Discontinuities are prevalent in most rock masses and represent planes of preferential deformation and fluid flow. Shear displacements can significantly alter the hydro-mechanical properties of discontinuities and, thus, the hydro-mechanical properties of the entire rock mass. The importance of the network of discontinuities in controlling rock mass behavior has long been known and has led to an abundance of research on discontinuity shear strength and transmissivity. Although well-studied, key aspects of discontinuity behavior and characterization have received lesser focus, namely the evolution of asperity damage and discontinuity void space morphology as a result of shearing. In this paper, a methodology that combines the use of two recent technologies (micro-X-ray computed tomography and combined finite-discrete element modeling) is described to study these aspects of discontinuity behavior.

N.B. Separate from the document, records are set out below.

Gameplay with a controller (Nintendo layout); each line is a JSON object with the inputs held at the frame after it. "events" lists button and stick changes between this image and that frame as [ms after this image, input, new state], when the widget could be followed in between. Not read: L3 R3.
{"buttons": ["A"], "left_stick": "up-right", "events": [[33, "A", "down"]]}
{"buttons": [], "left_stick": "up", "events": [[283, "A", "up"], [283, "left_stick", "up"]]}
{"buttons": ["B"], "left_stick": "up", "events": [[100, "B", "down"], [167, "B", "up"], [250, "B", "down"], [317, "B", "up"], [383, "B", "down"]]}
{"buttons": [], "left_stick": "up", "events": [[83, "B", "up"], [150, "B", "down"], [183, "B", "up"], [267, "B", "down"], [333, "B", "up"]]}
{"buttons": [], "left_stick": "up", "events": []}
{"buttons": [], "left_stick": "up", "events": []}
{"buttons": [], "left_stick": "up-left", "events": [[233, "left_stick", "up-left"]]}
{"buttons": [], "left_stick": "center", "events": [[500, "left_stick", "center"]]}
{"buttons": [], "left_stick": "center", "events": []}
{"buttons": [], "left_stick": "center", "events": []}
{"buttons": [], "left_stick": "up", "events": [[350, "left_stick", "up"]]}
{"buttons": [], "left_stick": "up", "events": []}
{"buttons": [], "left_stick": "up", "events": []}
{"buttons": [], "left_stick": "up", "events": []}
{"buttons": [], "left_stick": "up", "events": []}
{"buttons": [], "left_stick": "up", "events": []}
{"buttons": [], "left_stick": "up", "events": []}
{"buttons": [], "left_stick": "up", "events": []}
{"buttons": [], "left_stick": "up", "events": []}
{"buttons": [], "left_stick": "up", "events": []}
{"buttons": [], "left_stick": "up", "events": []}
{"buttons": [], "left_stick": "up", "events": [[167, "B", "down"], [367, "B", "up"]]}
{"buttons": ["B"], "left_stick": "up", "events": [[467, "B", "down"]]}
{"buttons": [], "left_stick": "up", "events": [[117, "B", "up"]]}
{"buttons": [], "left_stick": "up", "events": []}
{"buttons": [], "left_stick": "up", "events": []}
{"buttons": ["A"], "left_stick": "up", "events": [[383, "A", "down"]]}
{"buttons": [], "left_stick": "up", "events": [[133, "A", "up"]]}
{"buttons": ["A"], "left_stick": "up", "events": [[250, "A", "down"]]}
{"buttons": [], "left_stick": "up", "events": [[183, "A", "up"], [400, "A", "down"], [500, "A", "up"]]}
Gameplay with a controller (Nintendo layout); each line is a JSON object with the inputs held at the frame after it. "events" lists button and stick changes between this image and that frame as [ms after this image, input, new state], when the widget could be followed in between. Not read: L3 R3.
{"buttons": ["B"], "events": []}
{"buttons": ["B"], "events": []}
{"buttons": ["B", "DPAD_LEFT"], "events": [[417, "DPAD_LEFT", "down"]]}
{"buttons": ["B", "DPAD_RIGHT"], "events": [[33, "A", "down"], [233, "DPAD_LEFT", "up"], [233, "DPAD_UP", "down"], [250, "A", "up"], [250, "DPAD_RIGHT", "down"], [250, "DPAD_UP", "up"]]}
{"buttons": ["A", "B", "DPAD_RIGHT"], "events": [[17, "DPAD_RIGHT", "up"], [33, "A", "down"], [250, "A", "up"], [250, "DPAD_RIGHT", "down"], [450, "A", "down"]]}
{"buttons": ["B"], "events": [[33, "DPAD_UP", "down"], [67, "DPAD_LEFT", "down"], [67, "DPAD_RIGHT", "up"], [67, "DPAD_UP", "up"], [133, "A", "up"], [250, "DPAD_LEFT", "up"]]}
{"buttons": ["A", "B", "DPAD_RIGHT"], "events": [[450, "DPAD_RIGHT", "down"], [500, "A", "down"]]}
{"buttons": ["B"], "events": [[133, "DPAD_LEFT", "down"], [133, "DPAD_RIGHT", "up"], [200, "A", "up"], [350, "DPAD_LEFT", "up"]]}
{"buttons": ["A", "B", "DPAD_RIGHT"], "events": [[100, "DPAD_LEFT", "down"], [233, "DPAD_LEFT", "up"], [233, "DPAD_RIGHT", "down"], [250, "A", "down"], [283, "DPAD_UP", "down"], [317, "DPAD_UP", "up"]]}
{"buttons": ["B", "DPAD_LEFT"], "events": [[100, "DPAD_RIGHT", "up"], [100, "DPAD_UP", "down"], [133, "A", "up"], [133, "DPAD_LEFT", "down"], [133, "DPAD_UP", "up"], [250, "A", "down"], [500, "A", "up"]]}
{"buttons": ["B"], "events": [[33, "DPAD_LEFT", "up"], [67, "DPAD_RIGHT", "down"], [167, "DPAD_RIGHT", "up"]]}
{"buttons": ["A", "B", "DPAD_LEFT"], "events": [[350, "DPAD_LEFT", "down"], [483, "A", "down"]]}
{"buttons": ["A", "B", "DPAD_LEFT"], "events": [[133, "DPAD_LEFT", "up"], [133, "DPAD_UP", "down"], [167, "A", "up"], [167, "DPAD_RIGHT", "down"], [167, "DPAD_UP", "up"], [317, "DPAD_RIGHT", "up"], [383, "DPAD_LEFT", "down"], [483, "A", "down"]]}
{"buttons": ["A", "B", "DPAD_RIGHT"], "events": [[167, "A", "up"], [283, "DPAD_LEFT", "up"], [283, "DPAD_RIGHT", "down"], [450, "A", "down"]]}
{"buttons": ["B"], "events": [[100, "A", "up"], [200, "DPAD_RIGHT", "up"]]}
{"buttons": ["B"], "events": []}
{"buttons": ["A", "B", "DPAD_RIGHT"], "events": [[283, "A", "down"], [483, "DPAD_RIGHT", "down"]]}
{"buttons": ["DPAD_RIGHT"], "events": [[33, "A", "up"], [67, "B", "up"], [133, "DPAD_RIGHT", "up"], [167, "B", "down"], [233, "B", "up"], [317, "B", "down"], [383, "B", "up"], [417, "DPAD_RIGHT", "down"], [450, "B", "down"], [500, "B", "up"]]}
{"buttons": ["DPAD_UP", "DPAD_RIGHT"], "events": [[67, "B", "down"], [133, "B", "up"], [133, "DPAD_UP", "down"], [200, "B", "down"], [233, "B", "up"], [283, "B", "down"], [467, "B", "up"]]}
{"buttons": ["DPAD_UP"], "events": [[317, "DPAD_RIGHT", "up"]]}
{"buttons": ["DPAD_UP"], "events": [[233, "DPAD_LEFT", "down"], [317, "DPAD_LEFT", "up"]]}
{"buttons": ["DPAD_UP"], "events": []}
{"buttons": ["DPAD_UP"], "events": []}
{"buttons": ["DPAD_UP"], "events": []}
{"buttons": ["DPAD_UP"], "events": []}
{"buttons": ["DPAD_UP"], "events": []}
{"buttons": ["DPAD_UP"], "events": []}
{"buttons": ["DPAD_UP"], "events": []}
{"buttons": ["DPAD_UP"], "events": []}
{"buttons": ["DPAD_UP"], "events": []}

Rock mass discontinuities represent planes of relative weakness and enhanced hydraulic conductivity and, thus, have a significant influence on the hydromechanical behavior of the overall rock mass. While the shearing of rock mass discontinuities has been extensively studied in the past, there remains uncertainty surrounding the mechanisms by which surface asperities deform and degrade and how this degradation influences the aperture distribution.

Although many studies have attempted to investigate asperity failure mechanisms, they have been hampered by the lack of appropriate visualization and modeling tools. In particular, until recently it was not possible to observe asperity damage without physically separating the joint specimen or explicitly modeling the development of damage during a direct shear test.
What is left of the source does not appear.